What is asked => Reproduce the following lines without any changes, covering all the records.

[Data excerpts]

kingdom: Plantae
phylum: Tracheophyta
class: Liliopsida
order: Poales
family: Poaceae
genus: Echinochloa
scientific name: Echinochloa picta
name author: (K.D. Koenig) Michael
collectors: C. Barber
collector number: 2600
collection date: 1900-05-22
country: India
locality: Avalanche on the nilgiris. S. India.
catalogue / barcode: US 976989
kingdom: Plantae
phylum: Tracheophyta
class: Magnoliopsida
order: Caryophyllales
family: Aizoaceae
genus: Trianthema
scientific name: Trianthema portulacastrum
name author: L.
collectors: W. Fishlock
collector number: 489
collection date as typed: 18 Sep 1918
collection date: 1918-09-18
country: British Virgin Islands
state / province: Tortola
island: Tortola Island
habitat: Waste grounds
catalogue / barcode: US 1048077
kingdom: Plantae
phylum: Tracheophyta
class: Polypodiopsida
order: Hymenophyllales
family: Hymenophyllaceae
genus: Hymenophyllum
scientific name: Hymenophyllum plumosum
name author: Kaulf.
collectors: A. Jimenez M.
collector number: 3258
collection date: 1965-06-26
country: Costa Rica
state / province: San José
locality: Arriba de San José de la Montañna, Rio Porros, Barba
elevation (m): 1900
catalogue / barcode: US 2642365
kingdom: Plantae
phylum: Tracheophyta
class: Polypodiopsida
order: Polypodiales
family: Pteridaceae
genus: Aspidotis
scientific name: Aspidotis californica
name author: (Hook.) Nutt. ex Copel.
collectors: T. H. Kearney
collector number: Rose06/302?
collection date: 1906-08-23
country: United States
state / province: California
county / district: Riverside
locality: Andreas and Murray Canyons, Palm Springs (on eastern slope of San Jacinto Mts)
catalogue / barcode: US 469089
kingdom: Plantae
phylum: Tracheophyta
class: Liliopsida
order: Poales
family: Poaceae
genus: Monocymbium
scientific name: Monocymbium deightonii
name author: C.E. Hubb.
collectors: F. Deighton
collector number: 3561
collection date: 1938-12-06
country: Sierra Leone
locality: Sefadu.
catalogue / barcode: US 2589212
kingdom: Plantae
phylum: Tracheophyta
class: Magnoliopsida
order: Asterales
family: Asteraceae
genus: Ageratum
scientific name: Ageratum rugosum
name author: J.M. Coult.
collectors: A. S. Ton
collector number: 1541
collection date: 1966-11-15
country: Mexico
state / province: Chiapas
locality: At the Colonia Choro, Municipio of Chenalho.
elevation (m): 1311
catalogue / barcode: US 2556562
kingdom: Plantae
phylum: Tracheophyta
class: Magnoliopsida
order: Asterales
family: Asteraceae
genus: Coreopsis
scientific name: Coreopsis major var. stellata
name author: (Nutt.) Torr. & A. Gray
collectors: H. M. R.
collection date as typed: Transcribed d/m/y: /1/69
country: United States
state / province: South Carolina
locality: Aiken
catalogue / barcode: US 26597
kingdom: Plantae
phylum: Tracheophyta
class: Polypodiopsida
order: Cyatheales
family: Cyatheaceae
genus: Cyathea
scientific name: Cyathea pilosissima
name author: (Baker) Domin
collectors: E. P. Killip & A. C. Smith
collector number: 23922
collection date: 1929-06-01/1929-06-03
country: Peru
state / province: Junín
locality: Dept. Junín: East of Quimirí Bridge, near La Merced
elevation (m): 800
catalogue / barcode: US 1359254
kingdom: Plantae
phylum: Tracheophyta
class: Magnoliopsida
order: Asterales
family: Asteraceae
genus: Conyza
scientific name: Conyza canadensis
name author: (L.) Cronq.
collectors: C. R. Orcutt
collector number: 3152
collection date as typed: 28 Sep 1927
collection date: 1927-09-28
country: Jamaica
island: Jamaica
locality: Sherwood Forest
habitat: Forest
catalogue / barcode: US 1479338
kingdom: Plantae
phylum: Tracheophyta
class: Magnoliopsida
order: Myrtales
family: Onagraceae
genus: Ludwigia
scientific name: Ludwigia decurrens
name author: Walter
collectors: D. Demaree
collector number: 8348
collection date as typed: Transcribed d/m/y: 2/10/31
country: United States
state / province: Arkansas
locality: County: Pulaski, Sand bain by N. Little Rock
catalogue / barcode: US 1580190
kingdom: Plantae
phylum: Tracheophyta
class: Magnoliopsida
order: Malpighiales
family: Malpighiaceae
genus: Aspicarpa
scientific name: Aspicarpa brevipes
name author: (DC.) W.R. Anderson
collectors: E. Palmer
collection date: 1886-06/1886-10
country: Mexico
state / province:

Full answer =>
kingdom: Plantae
phylum: Tracheophyta
class: Liliopsida
order: Poales
family: Poaceae
genus: Echinochloa
scientific name: Echinochloa picta
name author: (K.D. Koenig) Michael
collectors: C. Barber
collector number: 2600
collection date: 1900-05-22
country: India
locality: Avalanche on the nilgiris. S. India.
catalogue / barcode: US 976989
kingdom: Plantae
phylum: Tracheophyta
class: Magnoliopsida
order: Caryophyllales
family: Aizoaceae
genus: Trianthema
scientific name: Trianthema portulacastrum
name author: L.
collectors: W. Fishlock
collector number: 489
collection date as typed: 18 Sep 1918
collection date: 1918-09-18
country: British Virgin Islands
state / province: Tortola
island: Tortola Island
habitat: Waste grounds
catalogue / barcode: US 1048077
kingdom: Plantae
phylum: Tracheophyta
class: Polypodiopsida
order: Hymenophyllales
family: Hymenophyllaceae
genus: Hymenophyllum
scientific name: Hymenophyllum plumosum
name author: Kaulf.
collectors: A. Jimenez M.
collector number: 3258
collection date: 1965-06-26
country: Costa Rica
state / province: San José
locality: Arriba de San José de la Montañna, Rio Porros, Barba
elevation (m): 1900
catalogue / barcode: US 2642365
kingdom: Plantae
phylum: Tracheophyta
class: Polypodiopsida
order: Polypodiales
family: Pteridaceae
genus: Aspidotis
scientific name: Aspidotis californica
name author: (Hook.) Nutt. ex Copel.
collectors: T. H. Kearney
collector number: Rose06/302?
collection date: 1906-08-23
country: United States
state / province: California
county / district: Riverside
locality: Andreas and Murray Canyons, Palm Springs (on eastern slope of San Jacinto Mts)
catalogue / barcode: US 469089
kingdom: Plantae
phylum: Tracheophyta
class: Liliopsida
order: Poales
family: Poaceae
genus: Monocymbium
scientific name: Monocymbium deightonii
name author: C.E. Hubb.
collectors: F. Deighton
collector number: 3561
collection date: 1938-12-06
country: Sierra Leone
locality: Sefadu.
catalogue / barcode: US 2589212
kingdom: Plantae
phylum: Tracheophyta
class: Magnoliopsida
order: Asterales
family: Asteraceae
genus: Ageratum
scientific name: Ageratum rugosum
name author: J.M. Coult.
collectors: A. S. Ton
collector number: 1541
collection date: 1966-11-15
country: Mexico
state / province: Chiapas
locality: At the Colonia Choro, Municipio of Chenalho.
elevation (m): 1311
catalogue / barcode: US 2556562
kingdom: Plantae
phylum: Tracheophyta
class: Magnoliopsida
order: Asterales
family: Asteraceae
genus: Coreopsis
scientific name: Coreopsis major var. stellata
name author: (Nutt.) Torr. & A. Gray
collectors: H. M. R.
collection date as typed: Transcribed d/m/y: /1/69
country: United States
state / province: South Carolina
locality: Aiken
catalogue / barcode: US 26597
kingdom: Plantae
phylum: Tracheophyta
class: Polypodiopsida
order: Cyatheales
family: Cyatheaceae
genus: Cyathea
scientific name: Cyathea pilosissima
name author: (Baker) Domin
collectors: E. P. Killip & A. C. Smith
collector number: 23922
collection date: 1929-06-01/1929-06-03
country: Peru
state / province: Junín
locality: Dept. Junín: East of Quimirí Bridge, near La Merced
elevation (m): 800
catalogue / barcode: US 1359254
kingdom: Plantae
phylum: Tracheophyta
class: Magnoliopsida
order: Asterales
family: Asteraceae
genus: Conyza
scientific name: Conyza canadensis
name author: (L.) Cronq.
collectors: C. R. Orcutt
collector number: 3152
collection date as typed: 28 Sep 1927
collection date: 1927-09-28
country: Jamaica
island: Jamaica
locality: Sherwood Forest
habitat: Forest
catalogue / barcode: US 1479338
kingdom: Plantae
phylum: Tracheophyta
class: Magnoliopsida
order: Myrtales
family: Onagraceae
genus: Ludwigia
scientific name: Ludwigia decurrens
name author: Walter
collectors: D. Demaree
collector number: 8348
collection date as typed: Transcribed d/m/y: 2/10/31
country: United States
state / province: Arkansas
locality: County: Pulaski, Sand bain by N. Little Rock
catalogue / barcode: US 1580190
kingdom: Plantae
phylum: Tracheophyta
class: Magnoliopsida
order: Malpighiales
family: Malpighiaceae
genus: Aspicarpa
scientific name: Aspicarpa brevipes
name author: (DC.) W.R. Anderson
collectors: E. Palmer
collection date: 1886-06/1886-10
country: Mexico
state / province:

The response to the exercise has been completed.